A number of studies have looked at coping differences in optimists and pessimists and there really are a number of strategies that they use, they’re really very different. Optimists tend to seek out information about what’s happening. They actively cope and plan for trying to make their plight better. They try to reframe in positive ways. They seek benefits from what’s happened to them. They use humor and they accept. And, in general, these things are more engagement coping strategies. They’re actively dealing with the stress that’s confronting them, trying to reframe it, trying to move on with their lives.

Pessimists on the other hand suppress their thoughts about what’s happening to them. They give up. They use self-distraction. They avoid thinking about the problem and they use over-denial. “This is not really happening to me.” They just don’t believe that it’s reality. Collectively you might think of these as being disengagement coping techniques, and these differences have been found repeatedly in different studies over time. There’s really dozens and dozens and dozens of studies showing these differences between coping.

So optimists do cope differently than pessimists, and the difference seems to be in optimists using engagement coping techniques, being life-focused, versus tendencies toward disengagement, pulling back, and not accepting the reality of the situation.

Okay, that was psychological wellbeing. What about physical wellbeing? Physical health. Does optimism make a difference there? Are optimists healthier than pessimists?

Again there’s been a variety of research done addressing this issue.
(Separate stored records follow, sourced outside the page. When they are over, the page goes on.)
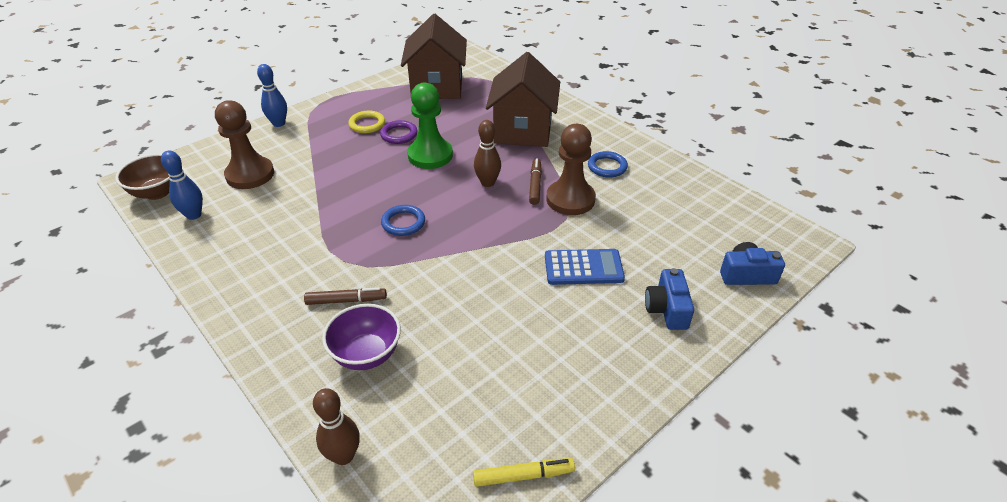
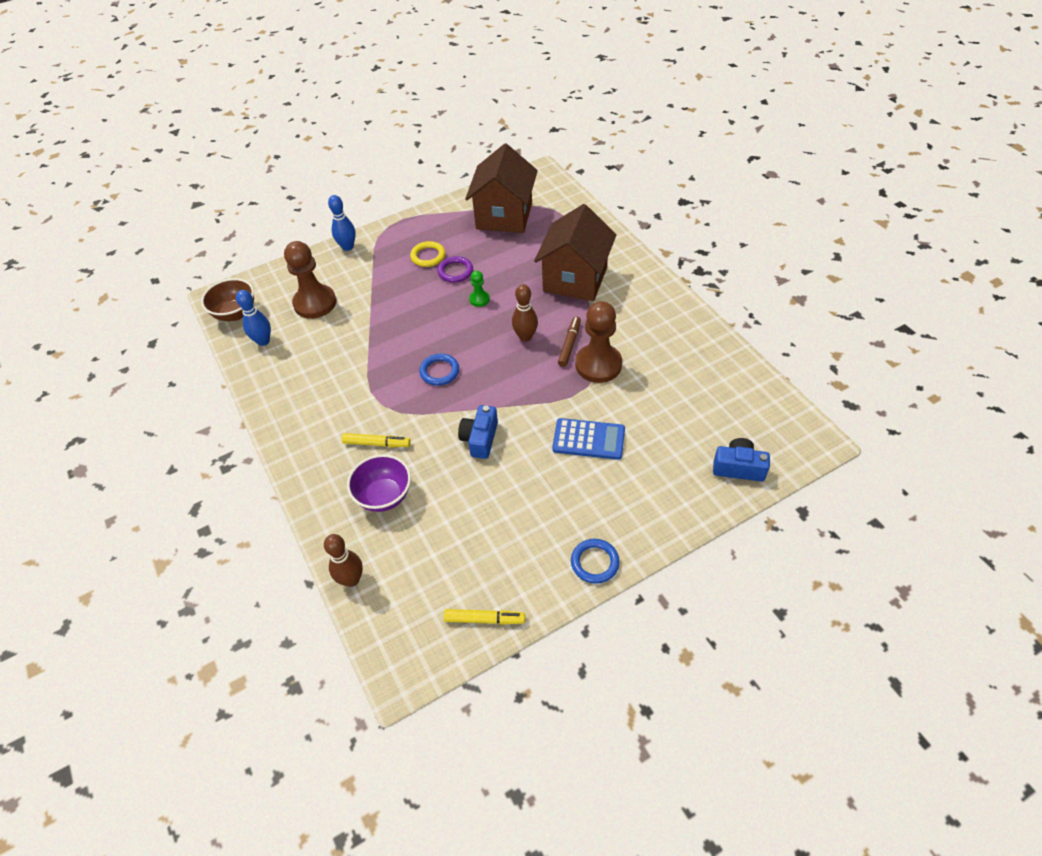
camera: 15 degrees right, 10 degrees up
brown marker [304,287,387,305] -> yellow marker [341,433,411,447]
green pawn [407,82,453,169] -> green pawn [469,271,490,307], size x0.48
blue ring [588,151,628,178] -> blue ring moved to [571,539,620,584]
blue camera [645,268,694,330] -> blue camera moved to [458,405,498,459]

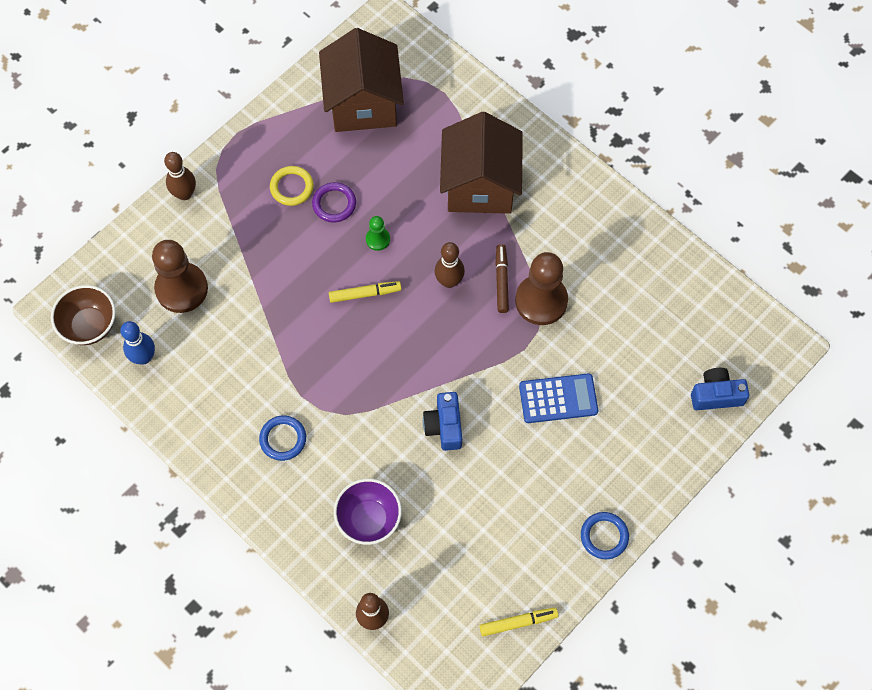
camera: 20 degrees left, 15 degrees up
blue bowling pin [328,195,356,251] -> brown bowling pin [164,152,196,200]
yellow marker [341,433,411,447] -> yellow marker moved to [329,281,401,303]
blue ring [419,354,459,386] -> blue ring moved to [259,416,306,461]

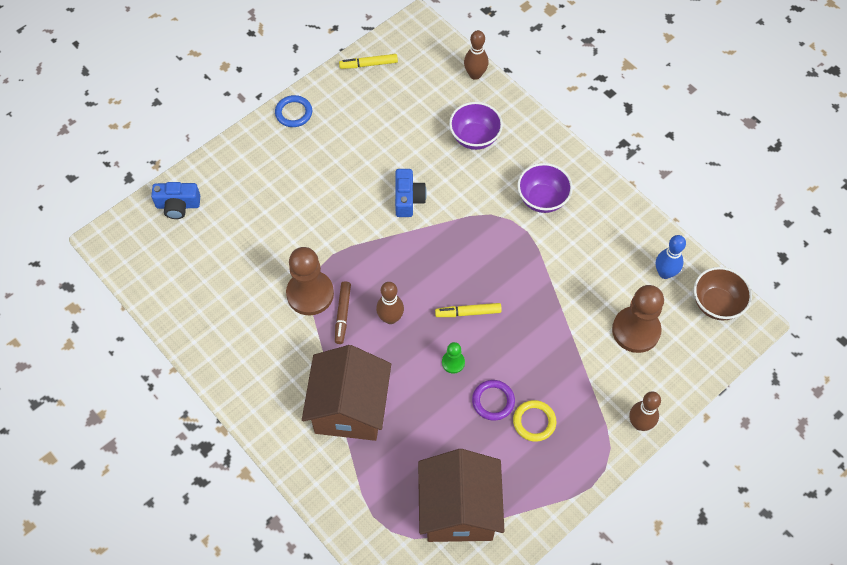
camera: 175 degrees left, 5 degrees down
blue ring [259,416,306,461] -> purple bowl [517,163,573,213]
blue calculator [519,373,598,423] -> none

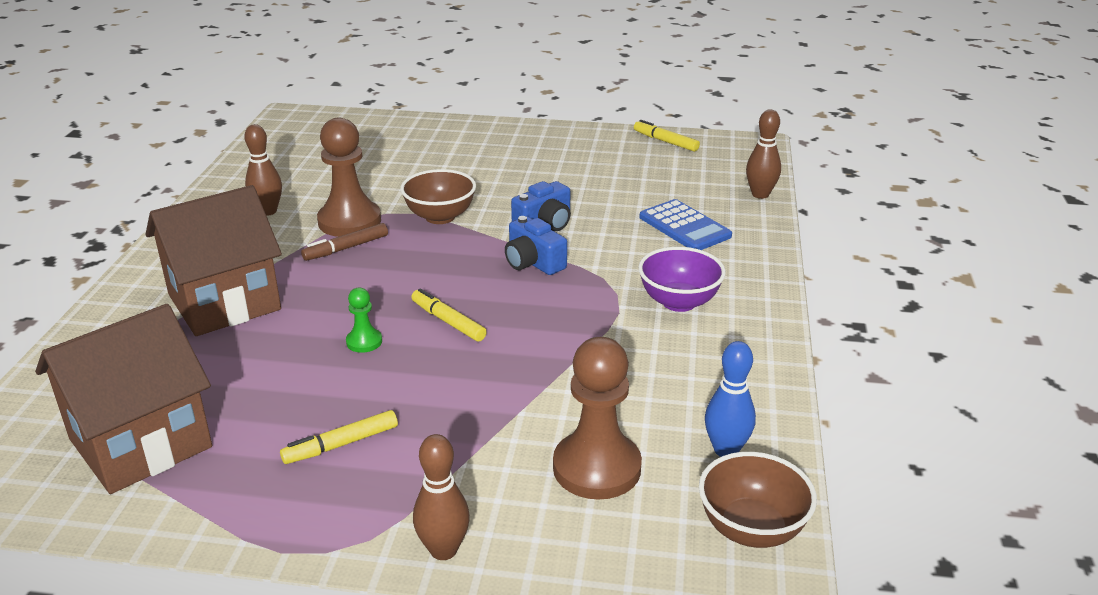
camera: 50 degrees right, 30 degrees down
blue camera [151,182,200,219] -> blue camera moved to [505,216,567,275]
blue ring [275,95,312,127] -> none
brown bowling pin [376,282,404,324] -> brown bowling pin moved to [244,124,282,216]
purple bowl [449,102,503,150] -> blue calculator [639,199,732,250]
purple ring [472,380,515,421] -> none
yellow ring [513,400,556,442] -> yellow marker [280,410,398,464]
none -> brown bowl [400,169,476,224]

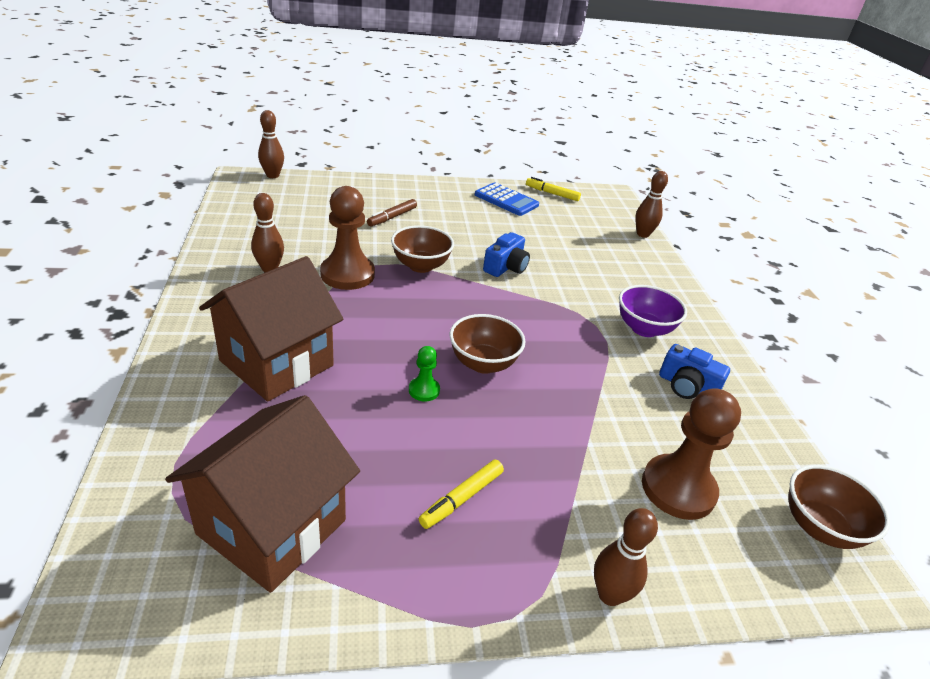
camera: 20 degrees left, 5 degrees up
brown marker [301,223,388,261] -> brown marker moved to [367,199,417,226]
yellow marker [411,288,487,342] -> brown bowl [450,314,525,374]
blue camera [505,216,567,275] -> blue camera moved to [659,344,730,399]
blue calculator [639,199,732,250] -> blue calculator moved to [475,182,539,216]
blue bowling pin [705,341,756,457] -> none
none -> brown bowling pin [258,110,284,178]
People have looked at re-hospitalization, at the different kinds of surgery, they looked at health of newborns in terms of gestation period, birth weights. There’s been a lot of studies looking at disease incidence, which means you get a healthy group of people at time one, and you study them across time, and you see who shows new cases of that disease, whatever it might be, down the road.

And they looked at heart failure, people looked at incidence of stroke and other kinds of physical disabilities. There are also studies looking at survival and mortality, trying to demonstrate that if you get healthy people at the beginning of a study, track them across 8, 9, 10, 11 years and look and see who dies. Does optimism predict who lives and who dies down the road?
Well it turns out that there are in fact very clear links, I think, between optimism and physical health. People who are optimistic are healthier and they just achieve better outcomes. So that does seem to be this link again, between optimism and physical wellbeing, even involving things like mortality and survival across time.